:: Exercise aim ::
Set down the records below verbatim, starting at the line that contains "What side of the framed" and stopping after the line that contains "Answer: facing away".

[Opening Data provided section]

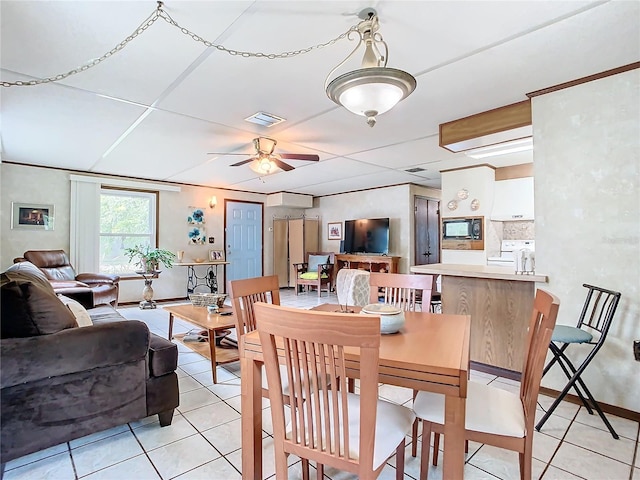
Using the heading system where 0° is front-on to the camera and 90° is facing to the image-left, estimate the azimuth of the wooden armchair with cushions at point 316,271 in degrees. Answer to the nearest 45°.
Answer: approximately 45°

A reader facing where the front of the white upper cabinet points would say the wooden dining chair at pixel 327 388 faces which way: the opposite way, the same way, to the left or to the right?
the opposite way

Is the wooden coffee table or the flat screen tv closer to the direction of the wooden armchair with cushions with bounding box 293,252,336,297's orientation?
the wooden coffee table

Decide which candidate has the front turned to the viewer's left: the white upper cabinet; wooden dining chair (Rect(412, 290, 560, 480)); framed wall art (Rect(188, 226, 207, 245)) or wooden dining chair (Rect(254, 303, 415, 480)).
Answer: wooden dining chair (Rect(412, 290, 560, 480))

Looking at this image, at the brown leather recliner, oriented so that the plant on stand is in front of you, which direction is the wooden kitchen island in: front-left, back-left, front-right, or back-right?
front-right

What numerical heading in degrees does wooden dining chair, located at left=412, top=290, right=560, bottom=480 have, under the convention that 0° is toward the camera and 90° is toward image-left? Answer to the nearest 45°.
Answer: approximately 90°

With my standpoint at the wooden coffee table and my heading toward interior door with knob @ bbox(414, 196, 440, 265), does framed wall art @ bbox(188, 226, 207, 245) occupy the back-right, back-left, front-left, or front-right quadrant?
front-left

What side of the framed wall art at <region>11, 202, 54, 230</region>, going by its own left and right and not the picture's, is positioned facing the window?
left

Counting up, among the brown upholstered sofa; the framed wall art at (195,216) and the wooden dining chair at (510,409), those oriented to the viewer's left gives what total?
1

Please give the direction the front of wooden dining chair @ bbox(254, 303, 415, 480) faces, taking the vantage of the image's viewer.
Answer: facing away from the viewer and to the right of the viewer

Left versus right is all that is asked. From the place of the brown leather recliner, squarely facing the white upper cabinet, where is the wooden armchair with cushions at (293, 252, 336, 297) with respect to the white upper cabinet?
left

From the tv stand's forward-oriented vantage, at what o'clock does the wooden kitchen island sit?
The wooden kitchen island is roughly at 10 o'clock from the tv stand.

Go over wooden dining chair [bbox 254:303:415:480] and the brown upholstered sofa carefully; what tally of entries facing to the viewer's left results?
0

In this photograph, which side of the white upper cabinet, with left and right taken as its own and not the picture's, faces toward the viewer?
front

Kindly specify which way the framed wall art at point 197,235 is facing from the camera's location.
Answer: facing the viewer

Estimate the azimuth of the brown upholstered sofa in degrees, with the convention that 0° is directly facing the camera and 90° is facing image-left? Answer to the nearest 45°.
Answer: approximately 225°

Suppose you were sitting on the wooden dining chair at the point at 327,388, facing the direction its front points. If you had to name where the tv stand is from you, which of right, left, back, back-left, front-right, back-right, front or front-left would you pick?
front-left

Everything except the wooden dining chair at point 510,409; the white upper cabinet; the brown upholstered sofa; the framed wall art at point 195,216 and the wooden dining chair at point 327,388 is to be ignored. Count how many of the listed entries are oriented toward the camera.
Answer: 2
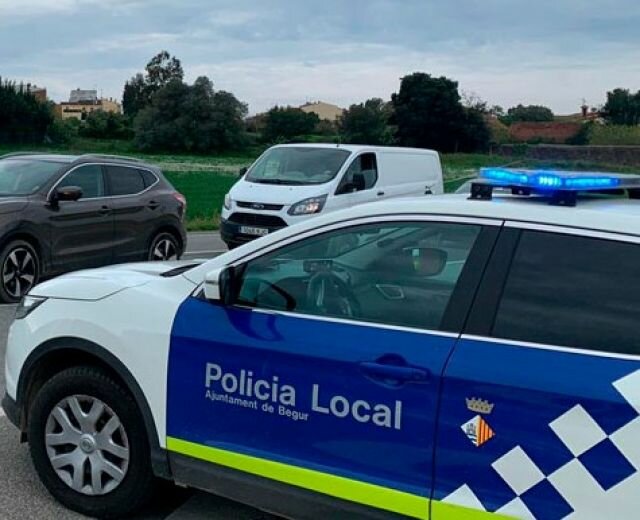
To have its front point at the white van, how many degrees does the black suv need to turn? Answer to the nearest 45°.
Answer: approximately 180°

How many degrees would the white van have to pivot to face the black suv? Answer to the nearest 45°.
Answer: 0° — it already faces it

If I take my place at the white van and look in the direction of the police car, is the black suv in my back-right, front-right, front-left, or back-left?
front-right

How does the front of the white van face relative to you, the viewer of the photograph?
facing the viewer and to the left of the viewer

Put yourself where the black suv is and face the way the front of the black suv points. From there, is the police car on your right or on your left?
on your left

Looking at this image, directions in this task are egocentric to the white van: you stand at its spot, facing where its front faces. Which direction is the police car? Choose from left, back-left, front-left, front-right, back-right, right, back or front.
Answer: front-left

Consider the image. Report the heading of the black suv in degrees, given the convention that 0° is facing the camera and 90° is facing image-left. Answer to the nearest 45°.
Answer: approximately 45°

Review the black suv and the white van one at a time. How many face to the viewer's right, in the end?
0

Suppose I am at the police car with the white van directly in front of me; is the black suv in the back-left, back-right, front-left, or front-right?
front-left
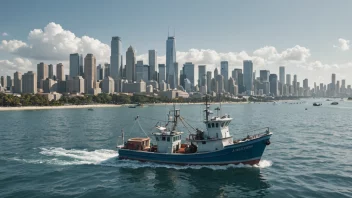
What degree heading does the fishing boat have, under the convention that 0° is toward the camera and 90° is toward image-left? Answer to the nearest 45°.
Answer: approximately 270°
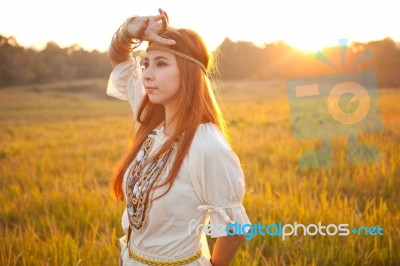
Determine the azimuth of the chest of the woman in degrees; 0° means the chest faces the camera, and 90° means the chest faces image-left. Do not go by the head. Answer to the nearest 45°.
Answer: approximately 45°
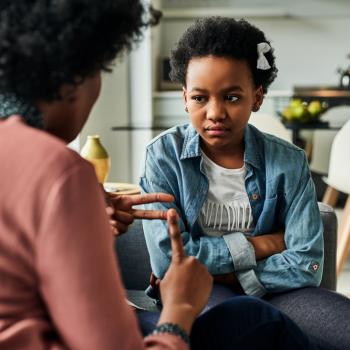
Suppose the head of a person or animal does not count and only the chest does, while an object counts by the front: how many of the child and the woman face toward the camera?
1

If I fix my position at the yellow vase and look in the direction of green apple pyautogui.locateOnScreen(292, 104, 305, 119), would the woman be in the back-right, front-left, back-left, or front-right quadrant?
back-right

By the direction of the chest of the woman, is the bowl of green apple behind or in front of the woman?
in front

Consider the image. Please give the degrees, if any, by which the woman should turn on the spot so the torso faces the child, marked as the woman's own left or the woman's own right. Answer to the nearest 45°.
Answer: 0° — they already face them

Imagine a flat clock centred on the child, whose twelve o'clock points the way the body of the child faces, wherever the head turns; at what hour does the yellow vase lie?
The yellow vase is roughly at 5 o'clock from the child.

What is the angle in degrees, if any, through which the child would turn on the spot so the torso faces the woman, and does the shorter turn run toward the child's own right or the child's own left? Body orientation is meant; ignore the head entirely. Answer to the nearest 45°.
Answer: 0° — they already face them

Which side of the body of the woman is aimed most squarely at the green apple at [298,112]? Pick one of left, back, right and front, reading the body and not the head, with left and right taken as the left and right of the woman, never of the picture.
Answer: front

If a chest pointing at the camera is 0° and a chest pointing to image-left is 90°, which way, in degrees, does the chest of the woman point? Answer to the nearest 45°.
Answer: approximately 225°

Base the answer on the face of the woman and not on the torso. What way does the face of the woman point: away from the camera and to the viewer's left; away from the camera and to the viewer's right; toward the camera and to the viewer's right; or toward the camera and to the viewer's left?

[Closing Data provided section]
[Opening Data provided section]

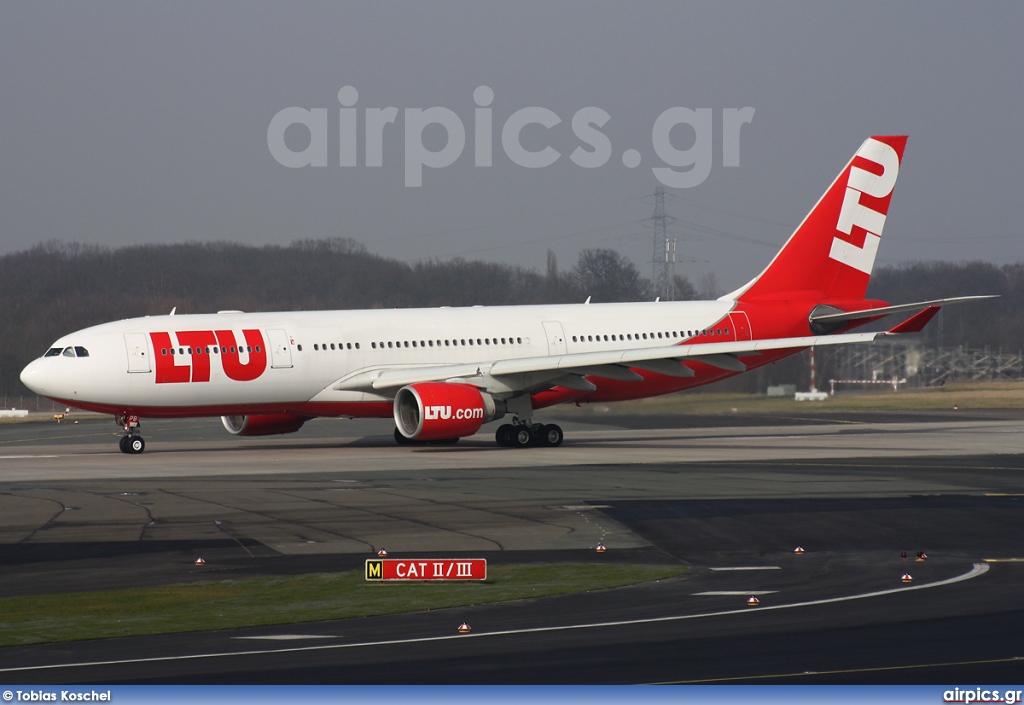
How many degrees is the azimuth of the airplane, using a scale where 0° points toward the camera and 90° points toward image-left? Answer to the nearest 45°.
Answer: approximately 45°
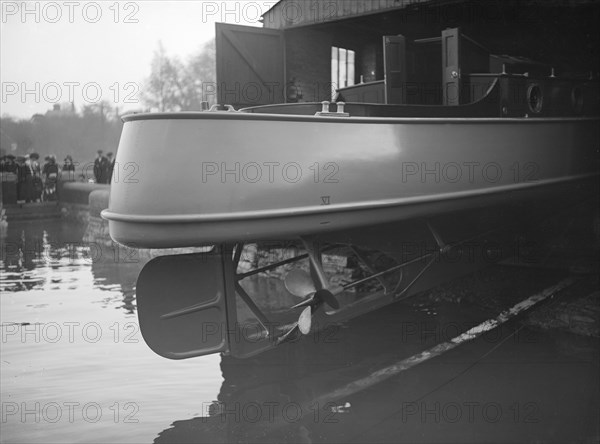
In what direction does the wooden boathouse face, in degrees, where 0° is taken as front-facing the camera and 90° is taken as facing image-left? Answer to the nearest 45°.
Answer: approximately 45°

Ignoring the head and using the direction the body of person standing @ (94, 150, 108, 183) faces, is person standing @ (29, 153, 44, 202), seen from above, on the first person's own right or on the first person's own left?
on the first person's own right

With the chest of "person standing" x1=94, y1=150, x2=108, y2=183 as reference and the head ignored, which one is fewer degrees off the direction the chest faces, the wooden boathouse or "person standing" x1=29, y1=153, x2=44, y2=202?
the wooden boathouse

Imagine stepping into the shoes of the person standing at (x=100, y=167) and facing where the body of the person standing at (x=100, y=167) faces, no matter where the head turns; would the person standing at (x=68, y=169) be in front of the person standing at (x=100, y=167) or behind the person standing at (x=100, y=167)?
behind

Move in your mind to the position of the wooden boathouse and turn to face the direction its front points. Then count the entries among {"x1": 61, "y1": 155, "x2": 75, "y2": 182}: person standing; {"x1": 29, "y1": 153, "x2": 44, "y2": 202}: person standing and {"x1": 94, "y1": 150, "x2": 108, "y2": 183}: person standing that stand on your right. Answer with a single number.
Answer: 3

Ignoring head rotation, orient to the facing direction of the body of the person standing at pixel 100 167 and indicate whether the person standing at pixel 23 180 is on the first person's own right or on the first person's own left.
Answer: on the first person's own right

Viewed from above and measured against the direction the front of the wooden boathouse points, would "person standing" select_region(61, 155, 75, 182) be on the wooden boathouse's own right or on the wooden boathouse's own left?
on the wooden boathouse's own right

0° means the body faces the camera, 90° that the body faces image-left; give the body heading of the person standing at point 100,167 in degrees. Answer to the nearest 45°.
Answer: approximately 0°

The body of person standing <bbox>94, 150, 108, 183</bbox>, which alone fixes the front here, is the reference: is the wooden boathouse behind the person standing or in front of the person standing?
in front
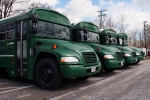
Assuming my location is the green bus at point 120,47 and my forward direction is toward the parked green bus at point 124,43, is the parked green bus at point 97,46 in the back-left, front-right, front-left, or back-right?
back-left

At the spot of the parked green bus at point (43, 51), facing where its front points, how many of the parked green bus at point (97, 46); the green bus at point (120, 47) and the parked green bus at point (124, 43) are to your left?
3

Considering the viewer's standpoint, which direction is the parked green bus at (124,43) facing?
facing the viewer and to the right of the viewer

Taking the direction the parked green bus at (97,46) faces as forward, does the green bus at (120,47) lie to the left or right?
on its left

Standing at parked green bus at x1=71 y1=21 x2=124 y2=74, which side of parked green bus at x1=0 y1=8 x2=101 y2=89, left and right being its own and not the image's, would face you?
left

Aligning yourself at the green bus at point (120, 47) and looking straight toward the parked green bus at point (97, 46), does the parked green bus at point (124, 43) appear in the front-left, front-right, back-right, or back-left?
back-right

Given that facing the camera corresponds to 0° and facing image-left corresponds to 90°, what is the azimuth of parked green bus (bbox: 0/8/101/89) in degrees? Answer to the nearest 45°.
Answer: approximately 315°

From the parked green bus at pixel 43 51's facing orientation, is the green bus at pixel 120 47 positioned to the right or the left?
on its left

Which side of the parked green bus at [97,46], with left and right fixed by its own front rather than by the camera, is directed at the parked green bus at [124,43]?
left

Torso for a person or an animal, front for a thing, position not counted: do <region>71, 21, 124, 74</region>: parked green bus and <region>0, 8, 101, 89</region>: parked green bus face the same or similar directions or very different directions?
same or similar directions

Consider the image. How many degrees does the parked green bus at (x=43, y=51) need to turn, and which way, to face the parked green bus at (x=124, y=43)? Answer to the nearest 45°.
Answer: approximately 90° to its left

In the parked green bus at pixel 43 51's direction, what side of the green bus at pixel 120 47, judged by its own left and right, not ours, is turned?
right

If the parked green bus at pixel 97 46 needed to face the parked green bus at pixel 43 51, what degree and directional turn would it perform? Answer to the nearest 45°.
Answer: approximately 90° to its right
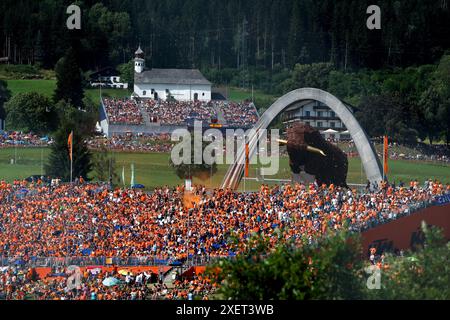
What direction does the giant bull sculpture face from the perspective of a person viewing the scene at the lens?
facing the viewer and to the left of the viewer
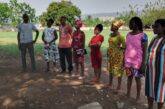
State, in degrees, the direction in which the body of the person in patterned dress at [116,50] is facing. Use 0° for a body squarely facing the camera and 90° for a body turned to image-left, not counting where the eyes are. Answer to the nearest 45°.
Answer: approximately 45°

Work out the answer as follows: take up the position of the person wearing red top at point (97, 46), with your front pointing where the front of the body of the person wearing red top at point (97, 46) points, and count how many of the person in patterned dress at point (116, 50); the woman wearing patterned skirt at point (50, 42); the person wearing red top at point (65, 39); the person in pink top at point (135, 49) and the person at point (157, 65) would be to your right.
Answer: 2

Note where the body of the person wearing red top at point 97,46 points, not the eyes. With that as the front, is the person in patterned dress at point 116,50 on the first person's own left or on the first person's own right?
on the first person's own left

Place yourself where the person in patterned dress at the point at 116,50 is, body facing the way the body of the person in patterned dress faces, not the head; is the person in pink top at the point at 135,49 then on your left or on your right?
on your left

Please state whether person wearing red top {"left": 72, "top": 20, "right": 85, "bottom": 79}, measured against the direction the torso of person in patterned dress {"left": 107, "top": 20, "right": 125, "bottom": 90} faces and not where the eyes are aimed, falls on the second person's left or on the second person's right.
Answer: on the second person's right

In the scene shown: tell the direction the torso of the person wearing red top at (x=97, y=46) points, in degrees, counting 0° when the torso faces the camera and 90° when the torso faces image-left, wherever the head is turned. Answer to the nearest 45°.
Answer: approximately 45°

[Closing Data provided section]
[Opening Data provided section]

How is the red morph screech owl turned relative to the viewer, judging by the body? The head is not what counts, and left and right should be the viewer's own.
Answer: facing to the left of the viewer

[Closing Data provided section]

:: Problem solution ::
What side of the framed wall art at <region>11, 202, 54, 230</region>, going by its own left and right and not the picture's, is positioned facing the window?
left

Counting up, among the brown upholstered sofa; the framed wall art at (195,216) and the wooden dining chair at (510,409), those oriented to the viewer's left gives what total?
1

Please give the direction the front of wooden dining chair @ bbox(254, 303, 415, 480) faces, taking the vantage of the image's viewer.
Answer: facing away from the viewer and to the right of the viewer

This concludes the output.